BY BRIAN L. HUCHEL
The immediate future of funds for Vermilion Manor Nursing Home has Vermilion County looking toward the possibility of a loan for the former county facility.
The Vermilion County Board, in a special session last week, approved the sale of Vermilion Manor Nursing Home to FNR Healthcare Group, a partner of Premier HealthCare Management. The price was $3.5 million plus $2 million in capital improvements for the Catlin-Tilton Road building.
Despite the sale, the county is not finished with the nursing home yet. Auditor Linda Anstey told members of the finance and personnel committee that the county still faces paying out the personal days, vacation days and comp time.
In addition to that, she said the nursing home’s funds have been “bouncing back and forth” as of late and the facility did not receive a Medicare payment for the month of June. She said Medicare payments are as much as four weeks behind currently.
Committee Chairman John Alexander of District 6 suggested the county could provide a loan from the county’s general fund until “we clear all these matters up with the nursing home.”
The committee did not take action on the suggestion because the meeting agenda didn’t indicate the potential for action on the issue. But the loan is expected to be brought up at the meeting of the full county board next week.
The committee did not discuss an amount for the loan at Monday’s meeting. But County Board Chairman Gary Weinard indicated to committee members that he would work on an agenda item for the full board that indicated a loan amount.
Anstey could not attach a total the county would have to pay in vacation and personal days as well as comp time at Monday’s meeting. She indicated the numbers could be available later this week.
The nursing home sale came in the midst of a funding drop for the nursing home. Funds had dropped from $2.4 million on Dec. 1 to $680,000 as of mid-last week. A two-week payroll alone costs a little more than $200,000.
When the nursing home’s money problems first elevated more than two years ago, Anstey said she was instructed by the board to prioritize bills and only pay payroll, utilities and food and medication if Vermilion Manor funds dropped to $500,000 — or the equivalent of two and a half payrolls.

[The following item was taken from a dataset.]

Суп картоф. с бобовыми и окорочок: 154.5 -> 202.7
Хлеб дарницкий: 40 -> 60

In suggesting the loan, Alexander expressed hesitance in having to put off paying bills again at the nursing home.
“I don’t want to be parallel with the state in not paying our vendors,” he said.
This is not the first time the county has extended assistant to Vermilion Manor Nursing Home. In December 2011, the county board approved a line of credit of $572,000 to the nursing home. It received a $1.5 million line of credit from the county in January 2007.

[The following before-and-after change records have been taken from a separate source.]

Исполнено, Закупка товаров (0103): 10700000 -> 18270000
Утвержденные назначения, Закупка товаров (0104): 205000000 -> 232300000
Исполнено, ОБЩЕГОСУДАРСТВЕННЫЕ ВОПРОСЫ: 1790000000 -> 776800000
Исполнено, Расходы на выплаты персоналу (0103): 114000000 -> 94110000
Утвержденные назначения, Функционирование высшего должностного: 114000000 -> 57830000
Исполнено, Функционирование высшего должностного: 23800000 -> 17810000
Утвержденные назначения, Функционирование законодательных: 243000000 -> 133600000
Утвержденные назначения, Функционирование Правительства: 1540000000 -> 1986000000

Also at Monday’s meeting, the committee approved a recommendation for a new residency policy in the county.
Weinard said the policy will act as a suggestion in hiring county employees rather than attempt to force the decision with an ordinance. The policy will ask to give the preference to employment candidates living in Vermilion County.

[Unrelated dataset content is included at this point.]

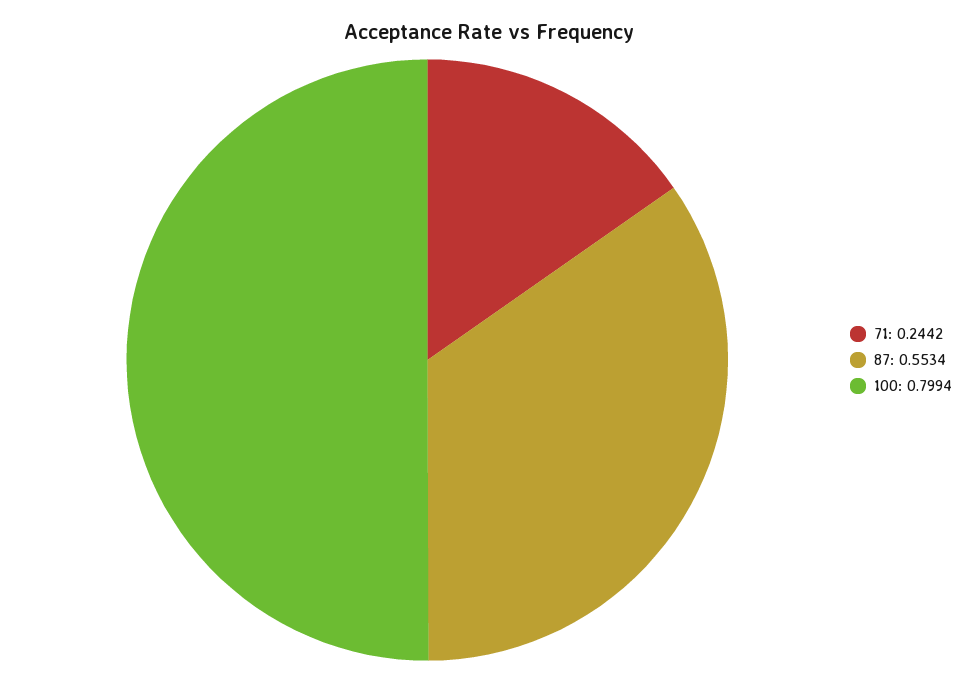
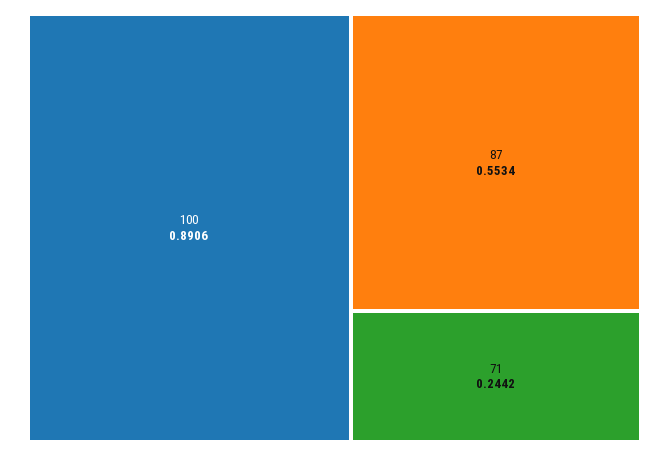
100: 0.7994 -> 0.8906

A policy, passed in February 2010, called for all non-union employees of Vermilion County to reside within the county. Currently, there are around 250 non-union employees for the county.
Since that time, however, the policy has not been enforced in part due to a letter received from the Illinois Attorney General’s Office indicating the county could not enforce the policy among elected officeholders — which the county has no authority to control. County board members handle only the budgets for the elected officeholders, who make their own in-house policies.
Weinard said the policy approved Monday night would cover 10-15 positions among the departments under county control, including the Emergency Management Agency, Highway Department, Building and Grounds and Technology Services.
Committee member John Dreher of District 7 called the policy a “suitable way of settling things.”
Bruce Stark of District 9 abstained from the committee vote.